Is Over-Reliance On Wind Power To Blame For Rolling Blackouts?

Txlege UpdateThe arctic blast of 2021 is officially a disaster in Texas while wind turbines are getting plenty of the blame for rolling blackouts which left hundreds of thousands in the cold.

Gov. Greg Abbott today announced he would deployed state troopers and Texas military forces to address widespread electric grid deficiencies today, among other resources to assist residents left without warmth in what is in many places record-shattering meteorological conditions.

State energy officials saw this coming a Texas mile away, which is why on Sunday Gov. Abbott sought and received a waiver from the U.S. Department of Energy that allowed Texas power generators to increase production beyond normal federally regulated levels. But, according to a press release from the Governor’s office, some of those generators are unable to increase production because their operations “have been frozen by weather conditions” in weather not experienced by Texans since the 1940s.

“Due to the severe weather and freezing temperatures across our state, many power companies have been unable to generate power, whether it’s from coal, natural gas, or wind power,” said Abbott. “ERCOT [Electric Reliability Council of Texas] and the PUC [Public Utilities Commission] are working non-stop to restore power supply. The state has also deployed resources to assist Texans without power and to help essential workers continue to carry out their jobs. In the meantime, I encourage all Texans to continue to stay off the roads, and conserve energy as state agencies work with private providers to restore power as quickly as possible.”

 

Notoriously finicky, the Texas weather is expected to return to the lower 40s by Wednesday. And that’s just in time for another winter storm to blow in and possibly re-freeze what water has melted. Temperatures are currently predicted to rise to the low 70s by Sunday.
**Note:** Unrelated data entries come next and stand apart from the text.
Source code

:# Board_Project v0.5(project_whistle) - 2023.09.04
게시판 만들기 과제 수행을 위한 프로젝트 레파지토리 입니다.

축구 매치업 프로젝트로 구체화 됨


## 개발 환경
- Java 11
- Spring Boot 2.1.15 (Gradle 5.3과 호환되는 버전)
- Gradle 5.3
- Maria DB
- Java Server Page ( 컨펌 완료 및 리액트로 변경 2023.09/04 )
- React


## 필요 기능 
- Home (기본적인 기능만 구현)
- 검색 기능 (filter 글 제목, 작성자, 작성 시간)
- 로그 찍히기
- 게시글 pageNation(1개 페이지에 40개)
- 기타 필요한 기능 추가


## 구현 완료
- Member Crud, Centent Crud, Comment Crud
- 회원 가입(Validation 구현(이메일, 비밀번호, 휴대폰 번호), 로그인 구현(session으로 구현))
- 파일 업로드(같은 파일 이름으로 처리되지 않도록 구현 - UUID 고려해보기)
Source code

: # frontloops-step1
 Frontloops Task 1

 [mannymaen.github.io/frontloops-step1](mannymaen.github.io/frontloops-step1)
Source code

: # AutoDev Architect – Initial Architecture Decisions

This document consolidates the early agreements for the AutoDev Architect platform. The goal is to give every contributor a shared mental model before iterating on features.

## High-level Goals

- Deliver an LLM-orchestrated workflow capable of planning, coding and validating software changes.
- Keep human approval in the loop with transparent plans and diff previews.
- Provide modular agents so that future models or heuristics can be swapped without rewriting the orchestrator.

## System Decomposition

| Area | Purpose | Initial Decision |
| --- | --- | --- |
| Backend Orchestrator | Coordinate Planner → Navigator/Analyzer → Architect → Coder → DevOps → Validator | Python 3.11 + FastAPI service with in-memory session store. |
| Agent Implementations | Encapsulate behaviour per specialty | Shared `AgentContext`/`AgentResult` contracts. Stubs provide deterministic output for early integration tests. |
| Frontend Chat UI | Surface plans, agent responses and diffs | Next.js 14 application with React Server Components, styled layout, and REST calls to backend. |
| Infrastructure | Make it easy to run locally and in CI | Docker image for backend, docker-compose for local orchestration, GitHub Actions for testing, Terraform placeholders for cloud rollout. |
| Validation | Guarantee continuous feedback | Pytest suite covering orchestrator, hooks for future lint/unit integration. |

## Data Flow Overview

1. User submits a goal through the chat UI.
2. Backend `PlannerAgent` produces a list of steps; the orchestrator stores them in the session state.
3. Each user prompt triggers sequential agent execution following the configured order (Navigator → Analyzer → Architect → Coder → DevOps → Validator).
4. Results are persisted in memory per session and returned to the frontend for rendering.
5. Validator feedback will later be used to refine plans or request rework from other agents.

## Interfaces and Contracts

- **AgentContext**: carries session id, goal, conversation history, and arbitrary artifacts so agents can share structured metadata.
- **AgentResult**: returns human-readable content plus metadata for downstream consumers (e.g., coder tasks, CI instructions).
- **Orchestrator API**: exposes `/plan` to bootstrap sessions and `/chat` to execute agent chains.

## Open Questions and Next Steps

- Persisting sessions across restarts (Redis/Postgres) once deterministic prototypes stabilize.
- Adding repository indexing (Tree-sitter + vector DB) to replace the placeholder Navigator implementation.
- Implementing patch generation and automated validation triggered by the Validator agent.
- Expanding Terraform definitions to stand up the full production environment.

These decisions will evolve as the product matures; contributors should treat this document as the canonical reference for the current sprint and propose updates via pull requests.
FROM THE HIP: While the Governor and ERCOT officials are pointing to a failure of multiple sources and methods of electric generation, critics are pointing to a recent groundswell of wind generation power as a possible culprit, especially by cheerleaders of domestic oil and natural gas activity.

 

Here’s the thought behind blaming icy wind turbines: While wind generation is by its nature inconsistent due to varying wind speeds, it is the “gap” left by a sudden freezing of half of the Lone Star State’s wind turbines on the electrical grid that may have caused a severe shortage in the early morning hours and beyond. This, along with the literal freezing of other power sources, led to a deficit of power that spurred ERCOT to enforce rolling blackouts across Texas — some as short as 15 minutes while others lasting hours.
Regardless of the root causes, in some locations, such as in Austin where the city owns the electric utility, power has been off for residents for more than half the day with no relief in sight. Austin officials announced this afternoon a “warming center” to be set up in a major civic center downtown.
Texas has faced record-consumption woes before. In February 2011, rising population plus low levels of mercury in thermometers led to rolling blackouts during peak indoor heating, followed by the specter of rolling blackouts in subsequent summers as air conditioners caused the grid to struggle to keep up with demand.
Texas as a whole has experienced cold weather woes many times before. Snow and ice is common during winters in the Panhandle region, and temperatures into the 20s and teens overnight are not unheard of anywhere else. But it’s the prolonged nature of the cold — expected to last for most of this week (a trend not seen since the early ’80s) — that is testing the mettle of the Texas electric grid.
Now let’s take a look at why wind power is such a growing trend in Texas. Chapter 313 of the state tax code allows for public schools to give tax breaks to energy companies for up to a decade in exchange for them building green energy infrastructure such as wind farms. Earning the ire of both Republican and Democratic delegates at convention, the schools are reimbursed by state funds for offering the tax breaks. In addition to federal tax breaks for renewable energy, it becomes incredibly attractive for energy companies to build in Texas Independent School District boundaries. As such, wind turbines now dot the landscape, especially in rural expanses.
With the Texas Legislature now in full-swing, and a redistricting process now postponed until the fall or later, there is room for state legislators to ask questions about the true reliability of the grid or whether “green guilt” has led to unrealistic power generation solutions.
Enter: another priority issue for legislators to address on both sides of the aisle. Although a bill to extend Chapter 313 tax breaks for another 10 years was defeated in 2019, it will undoubtedly come up again this session. Keep an eye on it … when the power and your Internet service comes back on, anyway.